*** Opening DATA EXTRACT ***
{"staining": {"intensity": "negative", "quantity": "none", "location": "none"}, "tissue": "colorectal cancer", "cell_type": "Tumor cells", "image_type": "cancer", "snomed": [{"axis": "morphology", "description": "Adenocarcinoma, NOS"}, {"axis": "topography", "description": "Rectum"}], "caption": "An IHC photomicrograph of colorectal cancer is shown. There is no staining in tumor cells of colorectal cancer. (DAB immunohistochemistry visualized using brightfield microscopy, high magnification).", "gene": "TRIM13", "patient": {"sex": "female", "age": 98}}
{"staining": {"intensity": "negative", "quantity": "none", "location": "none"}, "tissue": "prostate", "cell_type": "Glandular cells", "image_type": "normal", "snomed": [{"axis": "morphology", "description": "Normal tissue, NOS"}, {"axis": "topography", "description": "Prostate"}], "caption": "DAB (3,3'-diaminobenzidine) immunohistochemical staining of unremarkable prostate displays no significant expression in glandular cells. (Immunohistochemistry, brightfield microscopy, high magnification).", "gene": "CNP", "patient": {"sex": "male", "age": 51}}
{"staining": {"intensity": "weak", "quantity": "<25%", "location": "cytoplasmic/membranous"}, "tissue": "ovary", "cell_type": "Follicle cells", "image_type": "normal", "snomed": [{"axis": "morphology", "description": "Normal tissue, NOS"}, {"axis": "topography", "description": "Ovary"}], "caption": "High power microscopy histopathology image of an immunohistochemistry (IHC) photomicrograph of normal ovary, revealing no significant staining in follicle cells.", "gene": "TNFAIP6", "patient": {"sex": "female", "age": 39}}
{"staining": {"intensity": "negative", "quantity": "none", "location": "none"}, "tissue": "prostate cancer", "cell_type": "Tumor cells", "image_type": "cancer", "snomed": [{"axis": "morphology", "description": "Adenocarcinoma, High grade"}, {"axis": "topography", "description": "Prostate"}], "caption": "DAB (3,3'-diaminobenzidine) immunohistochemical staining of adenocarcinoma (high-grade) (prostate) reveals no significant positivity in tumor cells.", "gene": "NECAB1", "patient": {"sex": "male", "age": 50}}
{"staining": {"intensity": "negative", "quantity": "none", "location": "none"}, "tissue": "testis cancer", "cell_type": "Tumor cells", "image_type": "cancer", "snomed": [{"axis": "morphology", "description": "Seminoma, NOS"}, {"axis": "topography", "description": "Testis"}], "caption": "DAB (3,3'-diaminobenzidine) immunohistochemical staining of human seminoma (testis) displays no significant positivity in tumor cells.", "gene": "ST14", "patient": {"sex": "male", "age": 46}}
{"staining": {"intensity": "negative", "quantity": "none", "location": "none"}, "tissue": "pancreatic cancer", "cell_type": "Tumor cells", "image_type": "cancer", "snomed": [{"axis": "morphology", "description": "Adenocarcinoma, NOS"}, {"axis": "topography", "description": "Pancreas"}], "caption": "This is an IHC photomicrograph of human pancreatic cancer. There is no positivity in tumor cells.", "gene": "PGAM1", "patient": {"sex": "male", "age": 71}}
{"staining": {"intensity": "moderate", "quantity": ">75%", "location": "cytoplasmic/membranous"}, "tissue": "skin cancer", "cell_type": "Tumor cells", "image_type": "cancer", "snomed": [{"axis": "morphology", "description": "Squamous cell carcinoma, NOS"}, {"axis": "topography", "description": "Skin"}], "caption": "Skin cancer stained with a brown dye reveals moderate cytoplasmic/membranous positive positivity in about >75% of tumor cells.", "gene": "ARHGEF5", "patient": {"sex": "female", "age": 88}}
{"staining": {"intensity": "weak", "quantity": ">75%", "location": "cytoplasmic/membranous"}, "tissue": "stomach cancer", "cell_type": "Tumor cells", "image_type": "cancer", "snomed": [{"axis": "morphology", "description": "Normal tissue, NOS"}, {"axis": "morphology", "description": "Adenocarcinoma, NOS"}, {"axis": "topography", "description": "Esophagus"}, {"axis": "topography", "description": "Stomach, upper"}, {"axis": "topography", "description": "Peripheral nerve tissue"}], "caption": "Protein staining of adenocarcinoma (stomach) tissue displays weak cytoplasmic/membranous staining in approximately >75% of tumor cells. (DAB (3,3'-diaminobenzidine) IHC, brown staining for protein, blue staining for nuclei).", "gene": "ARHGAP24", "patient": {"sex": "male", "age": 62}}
*** Closing DATA EXTRACT ***
## YOUR GOAL:
An exact copy of the data is needed.

## EXPECTED ANSWER:
{"staining": {"intensity": "negative", "quantity": "none", "location": "none"}, "tissue": "colorectal cancer", "cell_type": "Tumor cells", "image_type": "cancer", "snomed": [{"axis": "morphology", "description": "Adenocarcinoma, NOS"}, {"axis": "topography", "description": "Rectum"}], "caption": "An IHC photomicrograph of colorectal cancer is shown. There is no staining in tumor cells of colorectal cancer. (DAB immunohistochemistry visualized using brightfield microscopy, high magnification).", "gene": "TRIM13", "patient": {"sex": "female", "age": 98}}
{"staining": {"intensity": "negative", "quantity": "none", "location": "none"}, "tissue": "prostate", "cell_type": "Glandular cells", "image_type": "normal", "snomed": [{"axis": "morphology", "description": "Normal tissue, NOS"}, {"axis": "topography", "description": "Prostate"}], "caption": "DAB (3,3'-diaminobenzidine) immunohistochemical staining of unremarkable prostate displays no significant expression in glandular cells. (Immunohistochemistry, brightfield microscopy, high magnification).", "gene": "CNP", "patient": {"sex": "male", "age": 51}}
{"staining": {"intensity": "weak", "quantity": "<25%", "location": "cytoplasmic/membranous"}, "tissue": "ovary", "cell_type": "Follicle cells", "image_type": "normal", "snomed": [{"axis": "morphology", "description": "Normal tissue, NOS"}, {"axis": "topography", "description": "Ovary"}], "caption": "High power microscopy histopathology image of an immunohistochemistry (IHC) photomicrograph of normal ovary, revealing no significant staining in follicle cells.", "gene": "TNFAIP6", "patient": {"sex": "female", "age": 39}}
{"staining": {"intensity": "negative", "quantity": "none", "location": "none"}, "tissue": "prostate cancer", "cell_type": "Tumor cells", "image_type": "cancer", "snomed": [{"axis": "morphology", "description": "Adenocarcinoma, High grade"}, {"axis": "topography", "description": "Prostate"}], "caption": "DAB (3,3'-diaminobenzidine) immunohistochemical staining of adenocarcinoma (high-grade) (prostate) reveals no significant positivity in tumor cells.", "gene": "NECAB1", "patient": {"sex": "male", "age": 50}}
{"staining": {"intensity": "negative", "quantity": "none", "location": "none"}, "tissue": "testis cancer", "cell_type": "Tumor cells", "image_type": "cancer", "snomed": [{"axis": "morphology", "description": "Seminoma, NOS"}, {"axis": "topography", "description": "Testis"}], "caption": "DAB (3,3'-diaminobenzidine) immunohistochemical staining of human seminoma (testis) displays no significant positivity in tumor cells.", "gene": "ST14", "patient": {"sex": "male", "age": 46}}
{"staining": {"intensity": "negative", "quantity": "none", "location": "none"}, "tissue": "pancreatic cancer", "cell_type": "Tumor cells", "image_type": "cancer", "snomed": [{"axis": "morphology", "description": "Adenocarcinoma, NOS"}, {"axis": "topography", "description": "Pancreas"}], "caption": "This is an IHC photomicrograph of human pancreatic cancer. There is no positivity in tumor cells.", "gene": "PGAM1", "patient": {"sex": "male", "age": 71}}
{"staining": {"intensity": "moderate", "quantity": ">75%", "location": "cytoplasmic/membranous"}, "tissue": "skin cancer", "cell_type": "Tumor cells", "image_type": "cancer", "snomed": [{"axis": "morphology", "description": "Squamous cell carcinoma, NOS"}, {"axis": "topography", "description": "Skin"}], "caption": "Skin cancer stained with a brown dye reveals moderate cytoplasmic/membranous positive positivity in about >75% of tumor cells.", "gene": "ARHGEF5", "patient": {"sex": "female", "age": 88}}
{"staining": {"intensity": "weak", "quantity": ">75%", "location": "cytoplasmic/membranous"}, "tissue": "stomach cancer", "cell_type": "Tumor cells", "image_type": "cancer", "snomed": [{"axis": "morphology", "description": "Normal tissue, NOS"}, {"axis": "morphology", "description": "Adenocarcinoma, NOS"}, {"axis": "topography", "description": "Esophagus"}, {"axis": "topography", "description": "Stomach, upper"}, {"axis": "topography", "description": "Peripheral nerve tissue"}], "caption": "Protein staining of adenocarcinoma (stomach) tissue displays weak cytoplasmic/membranous staining in approximately >75% of tumor cells. (DAB (3,3'-diaminobenzidine) IHC, brown staining for protein, blue staining for nuclei).", "gene": "ARHGAP24", "patient": {"sex": "male", "age": 62}}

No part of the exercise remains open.